Narra Tamara
Estaba a punto de responder a la inesperada absolución de Agustín cuando Lucas apareció por la puerta de la cocina. El pequeño no venía por el estofado; venía por lo esencial.
—Papi, ¿hay galletas? —preguntó Lucas, restregándose los ojos. El cansancio de un día de guardería era visible.
Agustín sonrió, y fue la sonrisa más genuina que le había visto hasta ahora. La expresión de Director y el dolor de viudo desaparecieron, reemplazados por la simple ternura de un padre. Se levantó, sacó un tarro de galletas de una alacena y sirvió un vaso de leche.
—Sí, campeón. Siéntate y cuéntale a Tamara tu día.
Lucas se sentó en la mesa, su pequeño cuerpo acurrucado alrededor del vaso de leche caliente, y nos contó sobre cómo había dibujado un dinosaurio púrpura y cómo la bibliotecaria no lo había dejado tocar todos los libros a la vez. Era una escena doméstica y cálida que me resultaba extrañamente ajena, y a la vez, fascinante. Sentía que estaba mirando una película sobre la vida normal.
Cuando Lucas terminó su relato, yo ya me había terminado el estofado y el vino. Me levanté.
—Gracias, Agustín —dije, sintiéndome genuinamente más liviana—. Por el estofado, el vino y, sobre todo, por el no-juicio.
Él se levantó. —Gracias a ti por la honestidad. Y por romper la quietud.
Mientras me dirigía hacia la puerta, mi mirada se desvió hacia una cómoda antigua en el pasillo, donde descansaba una fotografía. Era una foto de los tres: Agustín con su cabello más oscuro y una sonrisa abierta que no había visto antes; Lucas, bebé, sostenido entre ambos; y ella.
Elena.
Pude ver que ella tenía una sonrisa radiante, de esas que te contagian la felicidad. Ojos verdes, brillantes y traviesos, enmarcados por un cabello castaño abundante. Me detuve apenas un segundo para procesar la imagen. Lucas no era la viva imagen de Agustín. Lucas era la viva imagen de ella. Eso explicaba por qué el dolor de Agustín no tenía tregua; su esposa no lo había dejado, se había duplicado en su hijo.
Salí del apartamento y sentí cómo el calor de su hogar se disipaba al entrar en el mío. Mi apartamento seguía sin color, lleno de cajas y el eco de mi risa histérica de la noche anterior.
Necesitaba orden, necesitaba volver a la estructura. Fui directo a las cajas de mi oficina para buscar mi portátil y mi agenda.
Y allí, en el fondo de una caja llena de cables y cargadores, encontré el cuaderno. El cuaderno de tapas duras, forrado en tela, donde yo llevaba el control de mi vida.
Me senté en el suelo y lo abrí. La letra era mía, precisa y minuciosa.
Año 1: Emprendimiento Conjunto (✔) Año 2: Convivencia y Finanzas Separadas (✔) Año 4: Coche Familiar (✔) Año 7: Matrimonio: ( )
Las casillas. Una tras otra, marcando el progreso de la relación que me había costado siete años y mi negocio. Las páginas gritaban mi propia ceguera.

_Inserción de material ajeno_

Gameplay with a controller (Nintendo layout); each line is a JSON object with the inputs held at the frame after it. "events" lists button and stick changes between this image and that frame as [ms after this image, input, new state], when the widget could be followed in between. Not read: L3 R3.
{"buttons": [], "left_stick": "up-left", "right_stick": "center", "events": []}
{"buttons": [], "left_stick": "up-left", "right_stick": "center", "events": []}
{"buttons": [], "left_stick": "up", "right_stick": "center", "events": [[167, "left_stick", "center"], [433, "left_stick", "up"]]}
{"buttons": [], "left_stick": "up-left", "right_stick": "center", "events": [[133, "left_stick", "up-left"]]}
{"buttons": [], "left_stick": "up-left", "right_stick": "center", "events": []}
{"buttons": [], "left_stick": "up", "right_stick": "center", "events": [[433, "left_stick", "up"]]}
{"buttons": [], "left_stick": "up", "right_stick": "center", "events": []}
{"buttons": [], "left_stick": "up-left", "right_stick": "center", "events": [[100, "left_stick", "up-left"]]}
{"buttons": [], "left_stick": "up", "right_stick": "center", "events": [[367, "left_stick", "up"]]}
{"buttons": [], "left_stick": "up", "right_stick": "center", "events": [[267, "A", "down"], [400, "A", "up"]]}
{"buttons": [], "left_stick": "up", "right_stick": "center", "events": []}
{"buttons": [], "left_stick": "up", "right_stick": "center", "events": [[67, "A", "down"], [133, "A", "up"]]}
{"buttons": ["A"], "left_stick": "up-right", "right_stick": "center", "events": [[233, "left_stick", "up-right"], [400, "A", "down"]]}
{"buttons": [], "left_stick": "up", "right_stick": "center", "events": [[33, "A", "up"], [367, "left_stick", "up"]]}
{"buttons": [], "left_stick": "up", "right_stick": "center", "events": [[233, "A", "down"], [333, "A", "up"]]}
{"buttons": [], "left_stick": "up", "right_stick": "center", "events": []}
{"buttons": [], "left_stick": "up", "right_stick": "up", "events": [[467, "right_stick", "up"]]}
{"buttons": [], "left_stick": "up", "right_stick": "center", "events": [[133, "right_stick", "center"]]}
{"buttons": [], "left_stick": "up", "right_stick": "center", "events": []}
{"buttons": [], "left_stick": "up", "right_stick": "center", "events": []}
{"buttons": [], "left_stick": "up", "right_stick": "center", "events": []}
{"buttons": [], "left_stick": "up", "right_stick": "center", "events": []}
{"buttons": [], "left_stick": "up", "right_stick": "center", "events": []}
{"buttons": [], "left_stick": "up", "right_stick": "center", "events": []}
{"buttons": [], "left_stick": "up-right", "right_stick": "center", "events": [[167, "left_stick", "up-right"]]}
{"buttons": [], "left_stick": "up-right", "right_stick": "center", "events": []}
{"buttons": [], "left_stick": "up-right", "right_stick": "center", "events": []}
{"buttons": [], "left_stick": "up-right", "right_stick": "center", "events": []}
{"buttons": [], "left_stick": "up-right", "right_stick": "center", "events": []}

No lloré. Ya no quedaban lágrimas después de Daniel y la acera. Solo sentí una punzada profunda y vacía. Yo había invertido toda mi energía en llenar esas casillas con Daniel, y ahora, al mirarlas, solo veía los años perdidos, el tiempo desperdiciado en un plan que no era mío, sino el de él.
El cuaderno era la prueba tangible de mi propia traición a mí misma. Cerré la libreta con brusquedad. Si quería un nuevo comienzo, tenía que quemar ese mapa antiguo y desdibujar las líneas que Daniel había trazado en mi vida.
Y la única forma de desdibujar esas líneas era llenarlas con nuevas, aunque fueran tan caóticas como mi vecino con insomnio.